Goldner collected striking photos of all nine owl species in northern Illinois during the past two years for the Notebaert exhibit, while on a professional hiatus during the real-estate slump. All of them, from the Snowy Owl to the Saw-Whet, can be seen along with other nature portraits at his website, www.profilesofnature.com.
Goldner explained that he has been able collect his remarkable daytime shots because of the relationship he has cultivated with area birdwatchers, who are typically not fond of photographers. They appreciate his work as an environmentalist and wildlife activists, however, and his commitment to observing birds from a distance without disrupting their roosts.

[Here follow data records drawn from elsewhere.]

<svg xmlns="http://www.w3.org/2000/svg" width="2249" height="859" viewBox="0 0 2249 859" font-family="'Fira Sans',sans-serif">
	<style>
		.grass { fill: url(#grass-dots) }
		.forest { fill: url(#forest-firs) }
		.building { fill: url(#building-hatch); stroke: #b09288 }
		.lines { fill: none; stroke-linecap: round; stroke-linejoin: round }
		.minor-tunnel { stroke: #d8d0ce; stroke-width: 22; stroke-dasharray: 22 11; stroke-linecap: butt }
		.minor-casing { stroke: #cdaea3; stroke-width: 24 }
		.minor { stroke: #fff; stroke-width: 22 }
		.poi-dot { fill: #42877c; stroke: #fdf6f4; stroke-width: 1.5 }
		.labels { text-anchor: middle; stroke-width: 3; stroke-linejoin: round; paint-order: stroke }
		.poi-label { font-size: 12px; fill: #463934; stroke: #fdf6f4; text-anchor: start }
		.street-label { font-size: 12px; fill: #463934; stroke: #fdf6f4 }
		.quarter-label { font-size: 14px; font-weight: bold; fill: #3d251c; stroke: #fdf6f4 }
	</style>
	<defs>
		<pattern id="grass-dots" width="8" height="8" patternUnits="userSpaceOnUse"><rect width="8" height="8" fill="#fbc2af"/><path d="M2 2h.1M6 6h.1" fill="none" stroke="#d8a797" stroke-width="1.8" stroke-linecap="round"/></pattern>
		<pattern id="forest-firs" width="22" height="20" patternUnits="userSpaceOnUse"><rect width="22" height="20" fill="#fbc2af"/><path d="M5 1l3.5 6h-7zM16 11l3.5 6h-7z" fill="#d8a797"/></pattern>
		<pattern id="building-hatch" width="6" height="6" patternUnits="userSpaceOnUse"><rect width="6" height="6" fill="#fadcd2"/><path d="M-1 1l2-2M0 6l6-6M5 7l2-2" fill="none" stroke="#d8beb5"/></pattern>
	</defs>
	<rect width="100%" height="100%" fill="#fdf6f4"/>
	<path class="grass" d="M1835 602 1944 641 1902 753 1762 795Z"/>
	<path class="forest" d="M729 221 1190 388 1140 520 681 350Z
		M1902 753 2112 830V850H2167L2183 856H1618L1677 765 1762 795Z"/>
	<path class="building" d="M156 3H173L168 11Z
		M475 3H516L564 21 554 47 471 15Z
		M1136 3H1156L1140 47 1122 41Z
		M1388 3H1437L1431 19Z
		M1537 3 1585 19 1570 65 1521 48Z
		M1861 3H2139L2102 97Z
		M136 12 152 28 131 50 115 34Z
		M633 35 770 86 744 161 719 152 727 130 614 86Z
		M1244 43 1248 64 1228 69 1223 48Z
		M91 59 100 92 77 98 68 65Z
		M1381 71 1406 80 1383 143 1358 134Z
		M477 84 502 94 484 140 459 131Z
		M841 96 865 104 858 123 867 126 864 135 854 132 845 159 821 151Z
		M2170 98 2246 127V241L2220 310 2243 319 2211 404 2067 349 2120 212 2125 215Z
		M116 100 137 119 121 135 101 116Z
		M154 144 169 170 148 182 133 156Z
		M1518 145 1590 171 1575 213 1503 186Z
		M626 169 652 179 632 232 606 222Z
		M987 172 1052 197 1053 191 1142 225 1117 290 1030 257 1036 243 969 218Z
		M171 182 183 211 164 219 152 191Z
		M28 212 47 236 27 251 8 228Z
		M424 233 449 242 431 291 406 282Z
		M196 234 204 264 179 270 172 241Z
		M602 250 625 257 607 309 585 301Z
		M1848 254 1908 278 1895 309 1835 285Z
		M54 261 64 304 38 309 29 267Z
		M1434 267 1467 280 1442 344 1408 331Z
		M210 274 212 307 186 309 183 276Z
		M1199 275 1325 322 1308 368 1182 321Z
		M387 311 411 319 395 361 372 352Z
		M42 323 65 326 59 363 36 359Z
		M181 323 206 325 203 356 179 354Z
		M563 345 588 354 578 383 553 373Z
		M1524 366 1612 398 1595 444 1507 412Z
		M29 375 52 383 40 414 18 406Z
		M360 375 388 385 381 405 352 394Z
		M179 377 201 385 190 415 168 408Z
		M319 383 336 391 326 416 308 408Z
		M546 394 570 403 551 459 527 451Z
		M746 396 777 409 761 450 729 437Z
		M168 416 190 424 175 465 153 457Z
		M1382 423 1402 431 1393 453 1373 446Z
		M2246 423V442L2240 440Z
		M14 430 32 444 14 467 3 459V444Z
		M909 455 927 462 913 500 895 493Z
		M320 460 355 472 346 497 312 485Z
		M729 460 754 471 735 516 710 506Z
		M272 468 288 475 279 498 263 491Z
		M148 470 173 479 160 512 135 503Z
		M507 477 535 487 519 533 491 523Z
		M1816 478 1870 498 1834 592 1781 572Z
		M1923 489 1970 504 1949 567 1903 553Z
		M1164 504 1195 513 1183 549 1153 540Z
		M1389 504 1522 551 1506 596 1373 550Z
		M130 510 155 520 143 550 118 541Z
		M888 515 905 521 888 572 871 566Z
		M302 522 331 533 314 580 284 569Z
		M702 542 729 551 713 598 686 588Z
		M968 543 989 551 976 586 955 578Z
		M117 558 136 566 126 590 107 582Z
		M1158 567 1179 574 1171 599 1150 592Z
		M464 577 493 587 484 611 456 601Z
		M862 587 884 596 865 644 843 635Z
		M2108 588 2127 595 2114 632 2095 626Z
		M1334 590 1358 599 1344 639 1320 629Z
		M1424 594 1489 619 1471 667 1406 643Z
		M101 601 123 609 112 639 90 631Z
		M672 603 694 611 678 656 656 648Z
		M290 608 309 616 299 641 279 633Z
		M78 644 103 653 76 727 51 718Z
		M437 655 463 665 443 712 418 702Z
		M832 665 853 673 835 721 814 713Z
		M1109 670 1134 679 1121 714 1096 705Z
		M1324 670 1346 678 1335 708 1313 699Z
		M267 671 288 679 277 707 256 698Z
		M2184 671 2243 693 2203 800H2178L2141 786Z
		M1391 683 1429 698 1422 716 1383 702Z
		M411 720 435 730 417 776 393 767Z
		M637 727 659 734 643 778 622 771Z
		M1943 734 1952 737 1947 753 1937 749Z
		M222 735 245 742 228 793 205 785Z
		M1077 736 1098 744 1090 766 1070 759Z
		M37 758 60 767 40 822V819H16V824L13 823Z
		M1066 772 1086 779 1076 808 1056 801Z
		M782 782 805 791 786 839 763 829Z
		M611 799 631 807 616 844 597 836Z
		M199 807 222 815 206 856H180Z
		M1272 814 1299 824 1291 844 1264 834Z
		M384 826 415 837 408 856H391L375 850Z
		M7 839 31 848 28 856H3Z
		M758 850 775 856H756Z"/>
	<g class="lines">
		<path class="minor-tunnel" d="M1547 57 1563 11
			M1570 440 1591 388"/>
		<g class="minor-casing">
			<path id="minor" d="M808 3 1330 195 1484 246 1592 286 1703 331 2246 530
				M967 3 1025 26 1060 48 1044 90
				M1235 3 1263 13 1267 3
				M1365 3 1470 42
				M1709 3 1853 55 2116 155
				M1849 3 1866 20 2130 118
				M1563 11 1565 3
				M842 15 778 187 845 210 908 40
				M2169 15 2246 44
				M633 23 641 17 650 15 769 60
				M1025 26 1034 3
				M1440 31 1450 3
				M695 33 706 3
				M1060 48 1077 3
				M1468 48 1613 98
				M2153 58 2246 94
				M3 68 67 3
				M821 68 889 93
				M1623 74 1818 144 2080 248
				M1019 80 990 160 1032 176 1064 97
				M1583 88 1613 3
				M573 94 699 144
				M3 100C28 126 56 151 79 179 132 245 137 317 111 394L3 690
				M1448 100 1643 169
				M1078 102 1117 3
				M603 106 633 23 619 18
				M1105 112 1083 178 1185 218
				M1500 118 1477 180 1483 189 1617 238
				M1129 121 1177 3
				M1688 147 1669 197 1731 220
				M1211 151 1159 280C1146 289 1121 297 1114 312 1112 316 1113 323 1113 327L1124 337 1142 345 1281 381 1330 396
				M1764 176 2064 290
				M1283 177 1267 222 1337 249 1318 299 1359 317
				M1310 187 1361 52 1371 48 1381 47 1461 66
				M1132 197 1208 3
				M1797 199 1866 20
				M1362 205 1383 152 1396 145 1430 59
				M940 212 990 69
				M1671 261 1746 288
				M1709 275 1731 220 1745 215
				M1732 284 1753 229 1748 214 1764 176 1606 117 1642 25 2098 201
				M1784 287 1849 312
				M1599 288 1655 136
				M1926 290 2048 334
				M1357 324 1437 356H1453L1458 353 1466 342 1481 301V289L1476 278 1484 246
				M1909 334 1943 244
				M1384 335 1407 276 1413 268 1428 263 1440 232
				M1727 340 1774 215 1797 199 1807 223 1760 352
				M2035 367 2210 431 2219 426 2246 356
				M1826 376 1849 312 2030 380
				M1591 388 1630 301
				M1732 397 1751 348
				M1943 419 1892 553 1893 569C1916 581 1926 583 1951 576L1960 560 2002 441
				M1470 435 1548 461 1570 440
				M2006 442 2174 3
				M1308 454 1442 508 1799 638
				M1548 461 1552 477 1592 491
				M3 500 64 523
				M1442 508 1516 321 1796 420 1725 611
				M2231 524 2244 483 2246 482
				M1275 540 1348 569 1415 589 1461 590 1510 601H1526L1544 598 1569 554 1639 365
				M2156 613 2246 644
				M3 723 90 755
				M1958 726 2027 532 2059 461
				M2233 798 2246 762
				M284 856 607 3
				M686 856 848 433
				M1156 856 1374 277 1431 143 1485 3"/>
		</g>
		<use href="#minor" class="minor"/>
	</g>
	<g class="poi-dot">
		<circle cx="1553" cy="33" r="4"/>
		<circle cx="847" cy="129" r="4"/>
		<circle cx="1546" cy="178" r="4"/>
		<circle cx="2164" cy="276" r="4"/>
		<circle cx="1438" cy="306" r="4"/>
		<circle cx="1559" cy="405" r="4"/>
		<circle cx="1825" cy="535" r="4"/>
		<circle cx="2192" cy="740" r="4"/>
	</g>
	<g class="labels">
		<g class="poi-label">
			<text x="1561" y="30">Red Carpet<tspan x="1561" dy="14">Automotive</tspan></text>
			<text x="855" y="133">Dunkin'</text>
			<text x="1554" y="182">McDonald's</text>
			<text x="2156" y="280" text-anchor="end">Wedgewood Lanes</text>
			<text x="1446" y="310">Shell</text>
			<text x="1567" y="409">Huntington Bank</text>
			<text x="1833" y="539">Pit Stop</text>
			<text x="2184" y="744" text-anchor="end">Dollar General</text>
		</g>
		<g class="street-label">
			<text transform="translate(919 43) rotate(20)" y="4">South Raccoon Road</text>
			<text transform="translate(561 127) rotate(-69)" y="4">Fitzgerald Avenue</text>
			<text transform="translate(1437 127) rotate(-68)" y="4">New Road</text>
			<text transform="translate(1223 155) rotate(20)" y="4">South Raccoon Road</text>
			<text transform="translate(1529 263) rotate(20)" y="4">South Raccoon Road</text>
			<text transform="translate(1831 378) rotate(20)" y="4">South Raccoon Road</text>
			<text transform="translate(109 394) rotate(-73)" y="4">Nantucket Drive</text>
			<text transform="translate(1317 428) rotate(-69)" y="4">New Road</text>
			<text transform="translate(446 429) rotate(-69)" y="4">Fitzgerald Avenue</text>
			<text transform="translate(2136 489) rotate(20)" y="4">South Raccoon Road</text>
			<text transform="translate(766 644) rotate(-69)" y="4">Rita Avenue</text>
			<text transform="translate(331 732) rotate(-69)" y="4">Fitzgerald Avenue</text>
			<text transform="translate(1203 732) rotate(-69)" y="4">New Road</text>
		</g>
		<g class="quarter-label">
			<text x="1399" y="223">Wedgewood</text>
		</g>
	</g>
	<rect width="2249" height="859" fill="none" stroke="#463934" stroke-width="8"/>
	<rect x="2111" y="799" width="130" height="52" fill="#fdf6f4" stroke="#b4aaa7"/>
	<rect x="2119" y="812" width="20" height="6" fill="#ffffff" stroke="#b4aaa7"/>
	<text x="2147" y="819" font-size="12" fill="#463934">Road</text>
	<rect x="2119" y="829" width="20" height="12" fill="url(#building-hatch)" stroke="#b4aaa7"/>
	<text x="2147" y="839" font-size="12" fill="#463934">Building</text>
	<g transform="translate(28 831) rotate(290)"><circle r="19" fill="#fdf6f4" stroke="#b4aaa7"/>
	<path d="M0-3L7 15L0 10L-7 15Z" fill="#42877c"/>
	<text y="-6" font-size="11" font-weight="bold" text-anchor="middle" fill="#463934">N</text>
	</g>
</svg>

“Many photographers don’t care about the species; they only care about the photo,” he said, explaining that they will often startle birds into flying or bait them with food to get an action shot. “I’d rather have the beautiful energy shot. I love the intimacy with wild species you can achieve once they realize you’re not a danger.”
“It’s more important to me to get to know them as subjects,” he explained. “I’ll spend eight hours observing one bird. I have a lot of patience and I’ve had a lot of luck — good karma.”
A prime example of the latter occurred when Goldner had two weeks left to complete his owl exhibit and he still hadn’t spotted a Burrowing Owl, which is rare in the Chicago area. Then, early one morning while shooting some photos on the beach near Montrose Avenue, he “accidentally flushed something out of the sand and it landed on a rock and was staring at me.”
“I didn’t know what it was at first,” he said. “Then I realized it was a tiny Burrowing Owl, right there in front of me. And there had been only one of them seen earlier in Chicago.
“I can’t tell you what a mind blower that was.”